| Problem statement |
Your task is to copy all of the data exactly.

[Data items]
────────────────────────────────────────
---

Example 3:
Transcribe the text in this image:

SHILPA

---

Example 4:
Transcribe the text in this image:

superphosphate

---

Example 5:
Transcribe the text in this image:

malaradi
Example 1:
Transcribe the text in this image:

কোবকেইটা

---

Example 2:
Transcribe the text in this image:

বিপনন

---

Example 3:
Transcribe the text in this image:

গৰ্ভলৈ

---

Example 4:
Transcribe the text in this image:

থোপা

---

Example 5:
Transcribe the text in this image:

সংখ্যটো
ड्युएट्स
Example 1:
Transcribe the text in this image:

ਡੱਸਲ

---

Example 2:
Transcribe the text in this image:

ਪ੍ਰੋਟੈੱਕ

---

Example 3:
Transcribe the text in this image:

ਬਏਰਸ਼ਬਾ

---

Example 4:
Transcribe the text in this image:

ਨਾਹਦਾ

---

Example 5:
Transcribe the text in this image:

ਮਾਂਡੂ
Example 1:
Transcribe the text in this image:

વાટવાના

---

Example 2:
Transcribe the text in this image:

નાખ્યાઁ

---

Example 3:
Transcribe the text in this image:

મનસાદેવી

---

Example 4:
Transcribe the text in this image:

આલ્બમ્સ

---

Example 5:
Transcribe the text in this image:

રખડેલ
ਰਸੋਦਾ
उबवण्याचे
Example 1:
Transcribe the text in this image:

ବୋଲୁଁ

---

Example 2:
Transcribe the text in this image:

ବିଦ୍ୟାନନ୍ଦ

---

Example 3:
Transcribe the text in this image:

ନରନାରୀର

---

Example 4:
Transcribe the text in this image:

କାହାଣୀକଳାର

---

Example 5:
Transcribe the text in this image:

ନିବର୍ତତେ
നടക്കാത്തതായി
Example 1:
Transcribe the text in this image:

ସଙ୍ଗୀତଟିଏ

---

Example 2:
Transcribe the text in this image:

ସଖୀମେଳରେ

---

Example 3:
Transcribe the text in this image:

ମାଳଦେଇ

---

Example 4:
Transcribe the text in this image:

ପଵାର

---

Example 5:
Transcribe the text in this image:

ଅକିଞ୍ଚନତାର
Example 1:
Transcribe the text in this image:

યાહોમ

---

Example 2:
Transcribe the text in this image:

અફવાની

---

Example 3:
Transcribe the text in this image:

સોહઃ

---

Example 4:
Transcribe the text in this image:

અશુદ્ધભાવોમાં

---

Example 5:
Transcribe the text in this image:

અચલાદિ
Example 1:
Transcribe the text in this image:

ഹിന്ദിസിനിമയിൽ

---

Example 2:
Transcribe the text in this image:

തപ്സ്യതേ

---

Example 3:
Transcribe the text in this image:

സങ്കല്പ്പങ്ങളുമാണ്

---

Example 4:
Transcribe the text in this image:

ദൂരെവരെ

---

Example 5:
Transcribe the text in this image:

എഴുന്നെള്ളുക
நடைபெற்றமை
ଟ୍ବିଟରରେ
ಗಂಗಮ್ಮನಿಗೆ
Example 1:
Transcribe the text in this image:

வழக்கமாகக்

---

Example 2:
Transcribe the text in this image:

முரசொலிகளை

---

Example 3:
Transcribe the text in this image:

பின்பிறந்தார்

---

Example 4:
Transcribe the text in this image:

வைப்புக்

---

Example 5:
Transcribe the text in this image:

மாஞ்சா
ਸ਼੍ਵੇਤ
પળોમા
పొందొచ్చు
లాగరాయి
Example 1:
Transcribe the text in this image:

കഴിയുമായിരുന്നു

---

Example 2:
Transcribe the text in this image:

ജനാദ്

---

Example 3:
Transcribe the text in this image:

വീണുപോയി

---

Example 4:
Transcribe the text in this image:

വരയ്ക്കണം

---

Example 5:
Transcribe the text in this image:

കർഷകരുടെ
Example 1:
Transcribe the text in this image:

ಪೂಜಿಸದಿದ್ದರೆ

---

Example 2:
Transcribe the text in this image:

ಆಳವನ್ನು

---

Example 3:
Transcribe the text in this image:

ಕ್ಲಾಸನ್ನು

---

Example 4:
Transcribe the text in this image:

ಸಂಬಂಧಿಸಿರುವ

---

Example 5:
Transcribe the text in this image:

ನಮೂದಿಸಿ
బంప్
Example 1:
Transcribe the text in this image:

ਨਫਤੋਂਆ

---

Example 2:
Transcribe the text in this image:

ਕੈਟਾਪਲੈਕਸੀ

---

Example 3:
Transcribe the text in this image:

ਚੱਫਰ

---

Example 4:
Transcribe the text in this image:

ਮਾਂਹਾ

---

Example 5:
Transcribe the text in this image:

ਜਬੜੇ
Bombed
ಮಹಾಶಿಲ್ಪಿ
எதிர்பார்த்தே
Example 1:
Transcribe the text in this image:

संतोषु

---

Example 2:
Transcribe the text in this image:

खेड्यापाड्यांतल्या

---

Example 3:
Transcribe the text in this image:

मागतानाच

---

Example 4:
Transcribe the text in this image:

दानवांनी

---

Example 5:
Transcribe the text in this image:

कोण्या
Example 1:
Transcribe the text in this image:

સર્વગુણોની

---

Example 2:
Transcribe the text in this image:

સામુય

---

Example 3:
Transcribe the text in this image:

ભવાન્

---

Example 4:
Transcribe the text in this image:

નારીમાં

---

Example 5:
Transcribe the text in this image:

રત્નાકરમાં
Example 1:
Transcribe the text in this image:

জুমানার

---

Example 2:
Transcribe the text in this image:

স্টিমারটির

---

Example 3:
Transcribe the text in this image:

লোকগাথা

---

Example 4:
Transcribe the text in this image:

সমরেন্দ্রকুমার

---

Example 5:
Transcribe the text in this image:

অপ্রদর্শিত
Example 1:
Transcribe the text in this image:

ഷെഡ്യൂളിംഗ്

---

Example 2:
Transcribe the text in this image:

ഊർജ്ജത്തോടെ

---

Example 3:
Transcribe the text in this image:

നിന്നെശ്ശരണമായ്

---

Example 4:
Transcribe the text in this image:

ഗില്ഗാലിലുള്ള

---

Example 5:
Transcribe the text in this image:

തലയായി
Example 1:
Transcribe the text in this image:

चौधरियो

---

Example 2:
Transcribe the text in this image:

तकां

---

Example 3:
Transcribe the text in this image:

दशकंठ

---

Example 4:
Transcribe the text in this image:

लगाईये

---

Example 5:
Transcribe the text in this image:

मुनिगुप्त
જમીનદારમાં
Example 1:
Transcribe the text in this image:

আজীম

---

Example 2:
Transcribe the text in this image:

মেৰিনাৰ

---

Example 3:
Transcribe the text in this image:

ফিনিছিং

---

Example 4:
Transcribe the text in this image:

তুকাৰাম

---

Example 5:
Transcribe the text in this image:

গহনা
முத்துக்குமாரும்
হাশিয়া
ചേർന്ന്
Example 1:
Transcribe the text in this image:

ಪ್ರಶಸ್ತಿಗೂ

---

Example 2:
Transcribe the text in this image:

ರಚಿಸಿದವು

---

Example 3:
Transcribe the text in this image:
────────────────────────────────────────
| Written reply |
---

Example 3:
Transcribe the text in this image:

SHILPA

---

Example 4:
Transcribe the text in this image:

superphosphate

---

Example 5:
Transcribe the text in this image:

malaradi
Example 1:
Transcribe the text in this image:

কোবকেইটা

---

Example 2:
Transcribe the text in this image:

বিপনন

---

Example 3:
Transcribe the text in this image:

গৰ্ভলৈ

---

Example 4:
Transcribe the text in this image:

থোপা

---

Example 5:
Transcribe the text in this image:

সংখ্যটো
ड्युएट्स
Example 1:
Transcribe the text in this image:

ਡੱਸਲ

---

Example 2:
Transcribe the text in this image:

ਪ੍ਰੋਟੈੱਕ

---

Example 3:
Transcribe the text in this image:

ਬਏਰਸ਼ਬਾ

---

Example 4:
Transcribe the text in this image:

ਨਾਹਦਾ

---

Example 5:
Transcribe the text in this image:

ਮਾਂਡੂ
Example 1:
Transcribe the text in this image:

વાટવાના

---

Example 2:
Transcribe the text in this image:

નાખ્યાઁ

---

Example 3:
Transcribe the text in this image:

મનસાદેવી

---

Example 4:
Transcribe the text in this image:

આલ્બમ્સ

---

Example 5:
Transcribe the text in this image:

રખડેલ
ਰਸੋਦਾ
उबवण्याचे
Example 1:
Transcribe the text in this image:

ବୋଲୁଁ

---

Example 2:
Transcribe the text in this image:

ବିଦ୍ୟାନନ୍ଦ

---

Example 3:
Transcribe the text in this image:

ନରନାରୀର

---

Example 4:
Transcribe the text in this image:

କାହାଣୀକଳାର

---

Example 5:
Transcribe the text in this image:

ନିବର୍ତତେ
നടക്കാത്തതായി
Example 1:
Transcribe the text in this image:

ସଙ୍ଗୀତଟିଏ

---

Example 2:
Transcribe the text in this image:

ସଖୀମେଳରେ

---

Example 3:
Transcribe the text in this image:

ମାଳଦେଇ

---

Example 4:
Transcribe the text in this image:

ପଵାର

---

Example 5:
Transcribe the text in this image:

ଅକିଞ୍ଚନତାର
Example 1:
Transcribe the text in this image:

યાહોમ

---

Example 2:
Transcribe the text in this image:

અફવાની

---

Example 3:
Transcribe the text in this image:

સોહઃ

---

Example 4:
Transcribe the text in this image:

અશુદ્ધભાવોમાં

---

Example 5:
Transcribe the text in this image:

અચલાદિ
Example 1:
Transcribe the text in this image:

ഹിന്ദിസിനിമയിൽ

---

Example 2:
Transcribe the text in this image:

തപ്സ്യതേ

---

Example 3:
Transcribe the text in this image:

സങ്കല്പ്പങ്ങളുമാണ്

---

Example 4:
Transcribe the text in this image:

ദൂരെവരെ

---

Example 5:
Transcribe the text in this image:

എഴുന്നെള്ളുക
நடைபெற்றமை
ଟ୍ବିଟରରେ
ಗಂಗಮ್ಮನಿಗೆ
Example 1:
Transcribe the text in this image:

வழக்கமாகக்

---

Example 2:
Transcribe the text in this image:

முரசொலிகளை

---

Example 3:
Transcribe the text in this image:

பின்பிறந்தார்

---

Example 4:
Transcribe the text in this image:

வைப்புக்

---

Example 5:
Transcribe the text in this image:

மாஞ்சா
ਸ਼੍ਵੇਤ
પળોમા
పొందొచ్చు
లాగరాయి
Example 1:
Transcribe the text in this image:

കഴിയുമായിരുന്നു

---

Example 2:
Transcribe the text in this image:

ജനാദ്

---

Example 3:
Transcribe the text in this image:

വീണുപോയി

---

Example 4:
Transcribe the text in this image:

വരയ്ക്കണം

---

Example 5:
Transcribe the text in this image:

കർഷകരുടെ
Example 1:
Transcribe the text in this image:

ಪೂಜಿಸದಿದ್ದರೆ

---

Example 2:
Transcribe the text in this image:

ಆಳವನ್ನು

---

Example 3:
Transcribe the text in this image:

ಕ್ಲಾಸನ್ನು

---

Example 4:
Transcribe the text in this image:

ಸಂಬಂಧಿಸಿರುವ

---

Example 5:
Transcribe the text in this image:

ನಮೂದಿಸಿ
బంప్
Example 1:
Transcribe the text in this image:

ਨਫਤੋਂਆ

---

Example 2:
Transcribe the text in this image:

ਕੈਟਾਪਲੈਕਸੀ

---

Example 3:
Transcribe the text in this image:

ਚੱਫਰ

---

Example 4:
Transcribe the text in this image:

ਮਾਂਹਾ

---

Example 5:
Transcribe the text in this image:

ਜਬੜੇ
Bombed
ಮಹಾಶಿಲ್ಪಿ
எதிர்பார்த்தே
Example 1:
Transcribe the text in this image:

संतोषु

---

Example 2:
Transcribe the text in this image:

खेड्यापाड्यांतल्या

---

Example 3:
Transcribe the text in this image:

मागतानाच

---

Example 4:
Transcribe the text in this image:

दानवांनी

---

Example 5:
Transcribe the text in this image:

कोण्या
Example 1:
Transcribe the text in this image:

સર્વગુણોની

---

Example 2:
Transcribe the text in this image:

સામુય

---

Example 3:
Transcribe the text in this image:

ભવાન્

---

Example 4:
Transcribe the text in this image:

નારીમાં

---

Example 5:
Transcribe the text in this image:

રત્નાકરમાં
Example 1:
Transcribe the text in this image:

জুমানার

---

Example 2:
Transcribe the text in this image:

স্টিমারটির

---

Example 3:
Transcribe the text in this image:

লোকগাথা

---

Example 4:
Transcribe the text in this image:

সমরেন্দ্রকুমার

---

Example 5:
Transcribe the text in this image:

অপ্রদর্শিত
Example 1:
Transcribe the text in this image:

ഷെഡ്യൂളിംഗ്

---

Example 2:
Transcribe the text in this image:

ഊർജ്ജത്തോടെ

---

Example 3:
Transcribe the text in this image:

നിന്നെശ്ശരണമായ്

---

Example 4:
Transcribe the text in this image:

ഗില്ഗാലിലുള്ള

---

Example 5:
Transcribe the text in this image:

തലയായി
Example 1:
Transcribe the text in this image:

चौधरियो

---

Example 2:
Transcribe the text in this image:

तकां

---

Example 3:
Transcribe the text in this image:

दशकंठ

---

Example 4:
Transcribe the text in this image:

लगाईये

---

Example 5:
Transcribe the text in this image:

मुनिगुप्त
જમીનદારમાં
Example 1:
Transcribe the text in this image:

আজীম

---

Example 2:
Transcribe the text in this image:

মেৰিনাৰ

---

Example 3:
Transcribe the text in this image:

ফিনিছিং

---

Example 4:
Transcribe the text in this image:

তুকাৰাম

---

Example 5:
Transcribe the text in this image:

গহনা
முத்துக்குமாரும்
হাশিয়া
ചേർന്ന്
Example 1:
Transcribe the text in this image:

ಪ್ರಶಸ್ತಿಗೂ

---

Example 2:
Transcribe the text in this image:

ರಚಿಸಿದವು

---

Example 3:
Transcribe the text in this image:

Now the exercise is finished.